Data items:
────────────────────
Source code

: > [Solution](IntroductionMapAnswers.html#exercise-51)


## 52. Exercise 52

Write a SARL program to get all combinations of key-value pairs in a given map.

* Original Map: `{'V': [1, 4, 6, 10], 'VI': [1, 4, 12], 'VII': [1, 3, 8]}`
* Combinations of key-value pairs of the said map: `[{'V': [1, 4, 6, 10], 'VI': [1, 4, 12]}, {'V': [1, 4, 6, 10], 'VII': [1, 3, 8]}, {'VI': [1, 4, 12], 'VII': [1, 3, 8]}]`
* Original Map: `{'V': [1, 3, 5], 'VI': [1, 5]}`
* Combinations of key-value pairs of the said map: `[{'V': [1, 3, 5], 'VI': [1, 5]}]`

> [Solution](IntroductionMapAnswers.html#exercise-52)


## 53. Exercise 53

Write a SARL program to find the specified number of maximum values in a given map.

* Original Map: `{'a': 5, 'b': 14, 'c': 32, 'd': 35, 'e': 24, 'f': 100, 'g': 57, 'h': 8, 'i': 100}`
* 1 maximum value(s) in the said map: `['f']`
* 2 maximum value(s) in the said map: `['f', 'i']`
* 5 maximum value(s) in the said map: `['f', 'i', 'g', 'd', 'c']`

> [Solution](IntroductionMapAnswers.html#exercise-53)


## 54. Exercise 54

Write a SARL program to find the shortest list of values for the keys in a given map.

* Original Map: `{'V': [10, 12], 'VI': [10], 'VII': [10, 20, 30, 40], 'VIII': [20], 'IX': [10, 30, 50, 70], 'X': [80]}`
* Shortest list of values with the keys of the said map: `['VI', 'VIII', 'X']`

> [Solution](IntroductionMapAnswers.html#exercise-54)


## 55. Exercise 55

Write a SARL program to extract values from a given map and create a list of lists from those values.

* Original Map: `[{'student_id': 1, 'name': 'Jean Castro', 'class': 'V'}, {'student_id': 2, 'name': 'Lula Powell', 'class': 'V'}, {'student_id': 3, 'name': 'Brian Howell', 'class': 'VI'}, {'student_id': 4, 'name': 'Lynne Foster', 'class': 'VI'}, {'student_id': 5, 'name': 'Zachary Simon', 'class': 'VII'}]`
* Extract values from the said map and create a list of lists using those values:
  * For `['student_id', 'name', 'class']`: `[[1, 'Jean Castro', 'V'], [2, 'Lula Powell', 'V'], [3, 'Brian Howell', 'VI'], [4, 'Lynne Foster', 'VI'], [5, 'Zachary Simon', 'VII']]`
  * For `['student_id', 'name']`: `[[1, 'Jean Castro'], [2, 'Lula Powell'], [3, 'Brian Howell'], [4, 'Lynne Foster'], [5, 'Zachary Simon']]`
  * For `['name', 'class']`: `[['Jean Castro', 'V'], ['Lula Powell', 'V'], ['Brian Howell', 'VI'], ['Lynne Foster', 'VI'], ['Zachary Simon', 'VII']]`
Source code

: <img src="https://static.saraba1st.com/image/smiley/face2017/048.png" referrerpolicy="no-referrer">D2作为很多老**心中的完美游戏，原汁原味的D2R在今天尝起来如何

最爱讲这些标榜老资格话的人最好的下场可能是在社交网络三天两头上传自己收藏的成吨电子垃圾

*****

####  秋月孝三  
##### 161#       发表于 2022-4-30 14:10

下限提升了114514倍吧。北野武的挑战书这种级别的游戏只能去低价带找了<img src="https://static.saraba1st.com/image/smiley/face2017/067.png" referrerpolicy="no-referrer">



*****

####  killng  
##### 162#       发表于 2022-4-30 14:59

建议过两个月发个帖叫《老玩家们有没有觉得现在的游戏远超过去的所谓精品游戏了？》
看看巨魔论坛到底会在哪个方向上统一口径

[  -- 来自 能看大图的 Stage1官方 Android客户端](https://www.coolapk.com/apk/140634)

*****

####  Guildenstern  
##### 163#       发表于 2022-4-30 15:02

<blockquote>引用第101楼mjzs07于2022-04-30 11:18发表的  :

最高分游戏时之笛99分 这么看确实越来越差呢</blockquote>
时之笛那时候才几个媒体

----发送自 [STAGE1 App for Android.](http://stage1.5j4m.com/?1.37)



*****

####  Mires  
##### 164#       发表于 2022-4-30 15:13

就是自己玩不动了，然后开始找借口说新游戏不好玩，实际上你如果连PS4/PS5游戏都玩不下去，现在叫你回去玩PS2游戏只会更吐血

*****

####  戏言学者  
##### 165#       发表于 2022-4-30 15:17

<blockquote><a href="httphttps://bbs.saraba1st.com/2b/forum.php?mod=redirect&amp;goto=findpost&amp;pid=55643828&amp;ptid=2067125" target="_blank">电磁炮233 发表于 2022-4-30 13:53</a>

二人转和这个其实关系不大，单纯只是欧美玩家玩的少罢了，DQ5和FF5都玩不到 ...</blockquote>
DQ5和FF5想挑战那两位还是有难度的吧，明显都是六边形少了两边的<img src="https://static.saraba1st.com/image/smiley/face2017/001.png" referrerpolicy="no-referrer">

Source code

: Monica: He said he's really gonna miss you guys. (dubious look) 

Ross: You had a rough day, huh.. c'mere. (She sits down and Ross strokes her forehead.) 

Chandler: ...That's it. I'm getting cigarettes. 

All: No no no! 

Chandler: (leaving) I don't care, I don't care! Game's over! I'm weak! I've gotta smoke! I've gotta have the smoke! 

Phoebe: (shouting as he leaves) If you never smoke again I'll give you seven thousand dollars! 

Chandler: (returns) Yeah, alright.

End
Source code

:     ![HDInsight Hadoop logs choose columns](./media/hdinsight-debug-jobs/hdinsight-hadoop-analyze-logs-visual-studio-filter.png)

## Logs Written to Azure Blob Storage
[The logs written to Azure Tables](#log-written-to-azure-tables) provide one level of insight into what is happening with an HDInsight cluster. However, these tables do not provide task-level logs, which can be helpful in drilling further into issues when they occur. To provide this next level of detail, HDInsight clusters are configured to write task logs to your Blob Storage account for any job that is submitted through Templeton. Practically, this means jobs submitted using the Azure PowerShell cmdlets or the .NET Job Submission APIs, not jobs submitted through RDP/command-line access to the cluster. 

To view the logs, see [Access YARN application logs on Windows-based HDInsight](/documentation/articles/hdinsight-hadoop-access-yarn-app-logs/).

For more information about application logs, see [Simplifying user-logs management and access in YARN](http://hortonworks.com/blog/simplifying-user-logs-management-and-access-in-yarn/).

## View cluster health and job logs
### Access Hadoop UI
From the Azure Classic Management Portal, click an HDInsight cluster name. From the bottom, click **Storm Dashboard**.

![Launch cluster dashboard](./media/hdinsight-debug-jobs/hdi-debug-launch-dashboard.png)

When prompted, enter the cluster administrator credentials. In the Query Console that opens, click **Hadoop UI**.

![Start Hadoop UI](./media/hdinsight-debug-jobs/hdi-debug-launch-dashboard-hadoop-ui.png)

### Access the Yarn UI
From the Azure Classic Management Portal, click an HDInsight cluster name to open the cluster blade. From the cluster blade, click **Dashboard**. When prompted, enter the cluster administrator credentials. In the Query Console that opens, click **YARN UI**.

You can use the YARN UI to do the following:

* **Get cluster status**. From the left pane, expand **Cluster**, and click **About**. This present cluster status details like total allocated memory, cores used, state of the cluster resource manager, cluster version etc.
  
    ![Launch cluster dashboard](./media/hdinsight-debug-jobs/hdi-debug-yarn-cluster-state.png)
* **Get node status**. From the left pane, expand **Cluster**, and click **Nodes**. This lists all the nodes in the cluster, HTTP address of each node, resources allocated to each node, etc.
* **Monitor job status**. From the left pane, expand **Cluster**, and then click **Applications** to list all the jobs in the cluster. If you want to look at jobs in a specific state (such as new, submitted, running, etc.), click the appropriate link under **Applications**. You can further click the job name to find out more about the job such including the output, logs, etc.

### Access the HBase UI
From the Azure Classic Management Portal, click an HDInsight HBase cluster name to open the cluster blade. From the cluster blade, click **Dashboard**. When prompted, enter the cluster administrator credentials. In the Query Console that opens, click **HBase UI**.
────────────────────
• _Brief_: Every line above from the line with "Write a SARL program to find the shortest" to the line with "时之笛那时候才几个媒体", both included, must be reproduced exactly, and no other line may appear.

• _Problem solution_:
Write a SARL program to find the shortest list of values for the keys in a given map.

* Original Map: `{'V': [10, 12], 'VI': [10], 'VII': [10, 20, 30, 40], 'VIII': [20], 'IX': [10, 30, 50, 70], 'X': [80]}`
* Shortest list of values with the keys of the said map: `['VI', 'VIII', 'X']`

> [Solution](IntroductionMapAnswers.html#exercise-54)


## 55. Exercise 55

Write a SARL program to extract values from a given map and create a list of lists from those values.

* Original Map: `[{'student_id': 1, 'name': 'Jean Castro', 'class': 'V'}, {'student_id': 2, 'name': 'Lula Powell', 'class': 'V'}, {'student_id': 3, 'name': 'Brian Howell', 'class': 'VI'}, {'student_id': 4, 'name': 'Lynne Foster', 'class': 'VI'}, {'student_id': 5, 'name': 'Zachary Simon', 'class': 'VII'}]`
* Extract values from the said map and create a list of lists using those values:
  * For `['student_id', 'name', 'class']`: `[[1, 'Jean Castro', 'V'], [2, 'Lula Powell', 'V'], [3, 'Brian Howell', 'VI'], [4, 'Lynne Foster', 'VI'], [5, 'Zachary Simon', 'VII']]`
  * For `['student_id', 'name']`: `[[1, 'Jean Castro'], [2, 'Lula Powell'], [3, 'Brian Howell'], [4, 'Lynne Foster'], [5, 'Zachary Simon']]`
  * For `['name', 'class']`: `[['Jean Castro', 'V'], ['Lula Powell', 'V'], ['Brian Howell', 'VI'], ['Lynne Foster', 'VI'], ['Zachary Simon', 'VII']]`
Source code

: <img src="https://static.saraba1st.com/image/smiley/face2017/048.png" referrerpolicy="no-referrer">D2作为很多老**心中的完美游戏，原汁原味的D2R在今天尝起来如何

最爱讲这些标榜老资格话的人最好的下场可能是在社交网络三天两头上传自己收藏的成吨电子垃圾

*****

####  秋月孝三  
##### 161#       发表于 2022-4-30 14:10

下限提升了114514倍吧。北野武的挑战书这种级别的游戏只能去低价带找了<img src="https://static.saraba1st.com/image/smiley/face2017/067.png" referrerpolicy="no-referrer">



*****

####  killng  
##### 162#       发表于 2022-4-30 14:59

建议过两个月发个帖叫《老玩家们有没有觉得现在的游戏远超过去的所谓精品游戏了？》
看看巨魔论坛到底会在哪个方向上统一口径

[  -- 来自 能看大图的 Stage1官方 Android客户端](https://www.coolapk.com/apk/140634)

*****

####  Guildenstern  
##### 163#       发表于 2022-4-30 15:02

<blockquote>引用第101楼mjzs07于2022-04-30 11:18发表的  :

最高分游戏时之笛99分 这么看确实越来越差呢</blockquote>
时之笛那时候才几个媒体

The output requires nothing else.